Onlar TV'den Timur Soykan'ın haberine göre, İmamoğlu'na destek veren sanatçılar, Bakanlığın kara listesine alındı. Bakanlık yetkilileri, organizasyon firmalarını arayarak söz konusu sanatçıların konserlerinin iptal edilmesini ve yerlerinin başka sanatçılarla doldurulmasını istedi. Aksi takdirde, Efes ve Aspendos Antik Tiyatrosu'nda düzenlenecek konser etkinlikleri için izin verilmeyeceği belirtildi.
Soykan'ın iddiasına göre Bakanlık, aralarında Yalın, Sertap Erener, Melek Mosso, Mabel Matiz, Cem Adrian, Melike Şahin, Gülşen ve Hadise gibi ünlü isimlerin yer aldığı bir sansür listesi oluşturdu.
Hangi Sanatçılar Destek Paylaşımı Yapmıştı?
İddialara konu olan yasak kararının ardından, hangi sanatçıların İmamoğlu'na destek verdiği de merak konusu oldu. İşte bazı örnekler:
- Yalın: İBB Başkanı Ekrem İmamoğlu'nun tutuklanmasının ardından CHP'nin kurduğu dayanışma sandıklarına giderek oy verdiğini açıklamış ve "Demokrasi, herkese eşit hukuk ve adalet için dün dayanışma sandığına gittim. Tekrar tekrar söylemeli; Egemenlik kayıtsız şartsız milletindir" ifadelerini kullanmıştı.

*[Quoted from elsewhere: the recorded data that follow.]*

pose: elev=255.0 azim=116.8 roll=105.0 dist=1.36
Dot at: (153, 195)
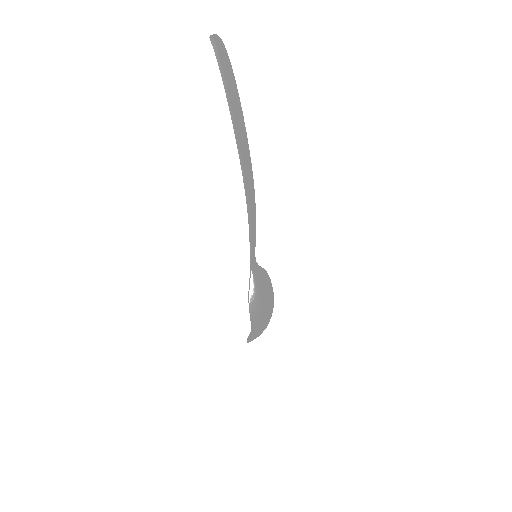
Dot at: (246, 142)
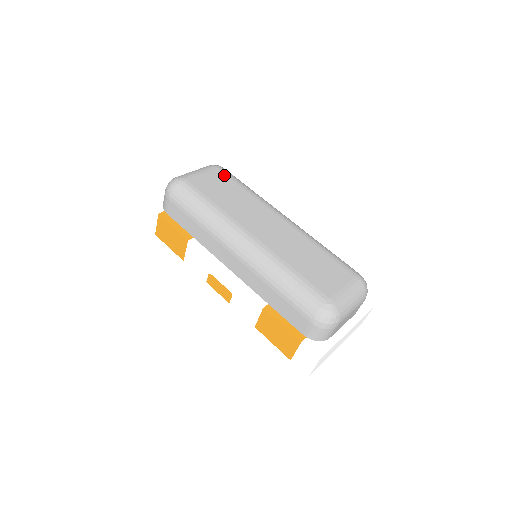
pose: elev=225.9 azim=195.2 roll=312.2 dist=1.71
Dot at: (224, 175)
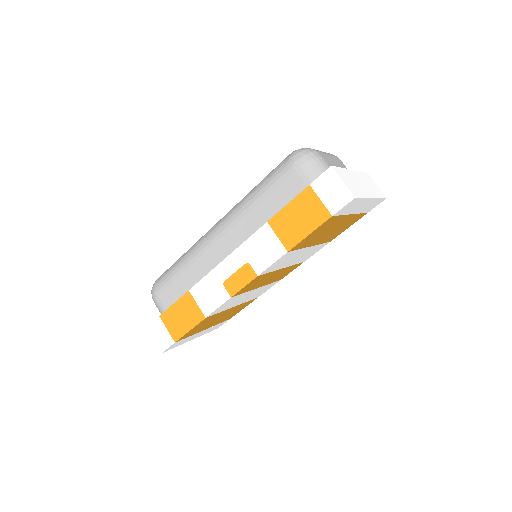
Dot at: occluded
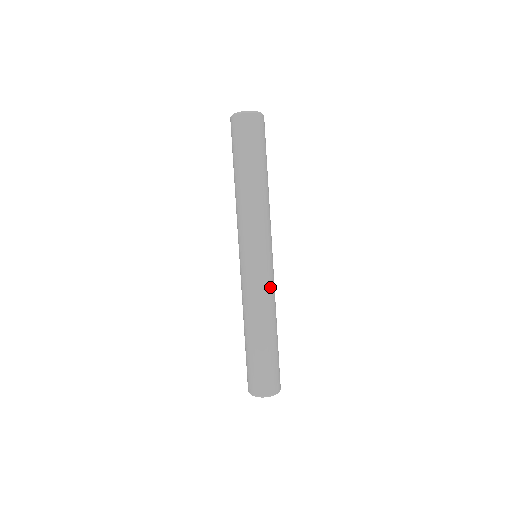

- Sertap Erener: İmamoğlu için imza vermeye gittiğini duyurmuş ve “Egemenlik kayıtsız şartsız milletindir. Seçimle gelen ancak seçimle gider.” şeklinde paylaşımda bulunmuştu.

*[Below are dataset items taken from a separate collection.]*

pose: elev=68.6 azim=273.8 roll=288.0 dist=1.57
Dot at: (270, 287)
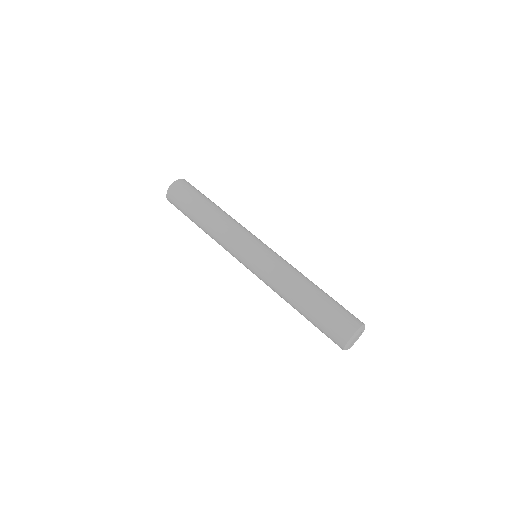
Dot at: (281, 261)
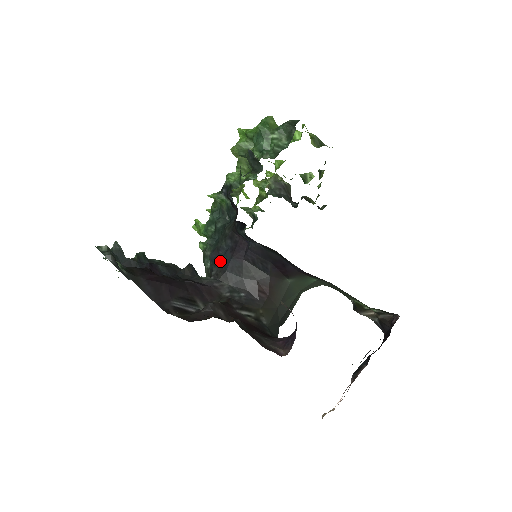
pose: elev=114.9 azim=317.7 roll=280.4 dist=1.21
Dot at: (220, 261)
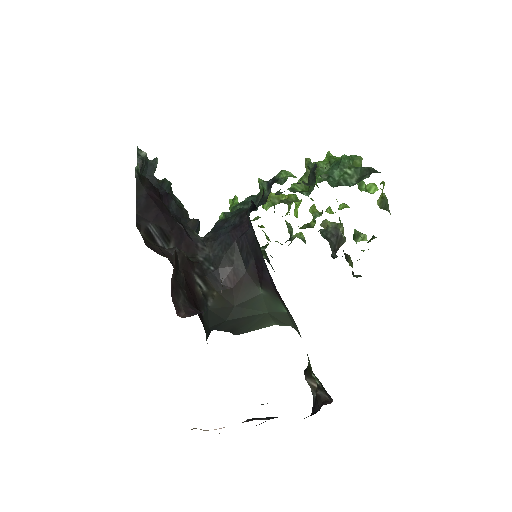
Dot at: (219, 230)
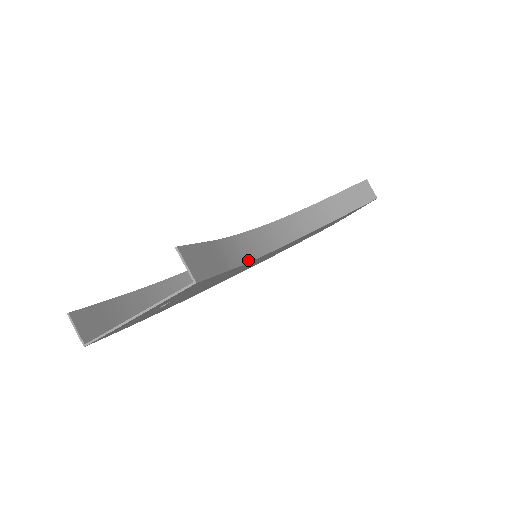
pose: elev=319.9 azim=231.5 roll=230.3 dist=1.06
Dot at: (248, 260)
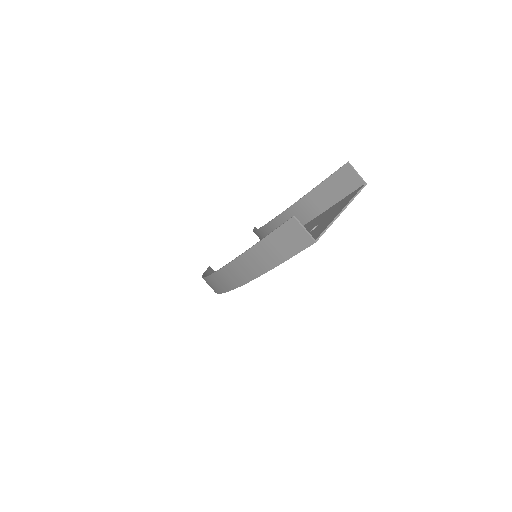
Dot at: occluded
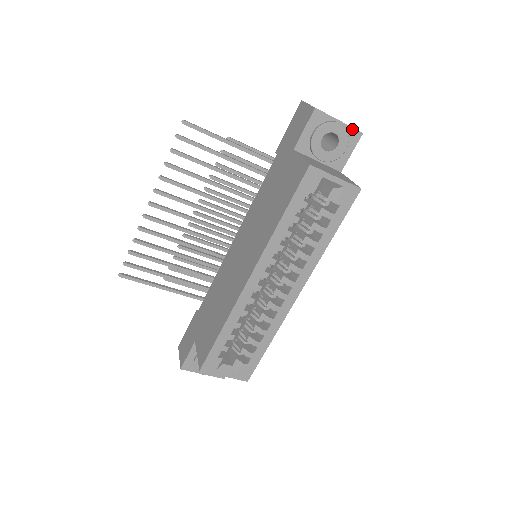
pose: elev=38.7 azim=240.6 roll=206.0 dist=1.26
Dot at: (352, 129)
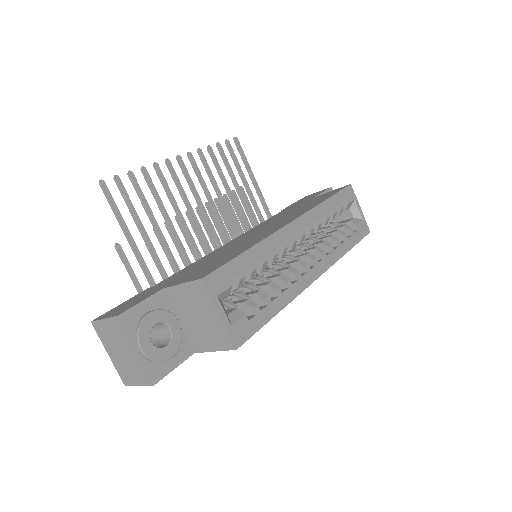
Dot at: occluded
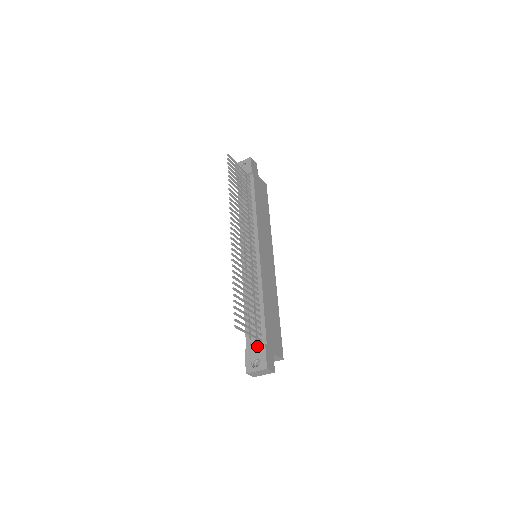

Sanat Dünyası ve Kamuoyu Ne Diyor?
Bu iddialar, sanat dünyasında ve kamuoyunda büyük bir tartışma başlattı. Birçok kişi, sanatçıların ifade özgürlüğünün kısıtlandığını ve bu tür yasakların kabul edilemez olduğunu savunuyor. Diğer yandan, bazı kesimler ise devletin belirli kurallara uymayan sanatçılara karşı yaptırım uygulama hakkı olduğunu düşünüyor.
Bu türden sansür iddiaları, Türkiye'de sanat ve ifade özgürlüğü tartışmalarını yeniden alevlendiriyor. Sanatçıların politik görüşlerini ifade etmeleri ve bu görüşler nedeniyle cezalandırılmaları, demokrasinin temel ilkeleriyle çelişiyor. Kültür ve Turizm Bakanlığı'nın bu iddialara nasıl bir yanıt vereceği ve olayın nasıl sonuçlanacağı merakla bekleniyor. Unutulmamalıdır ki sanat, toplumun aynasıdır ve farklı seslerin özgürce duyulabildiği bir ortamda gelişir.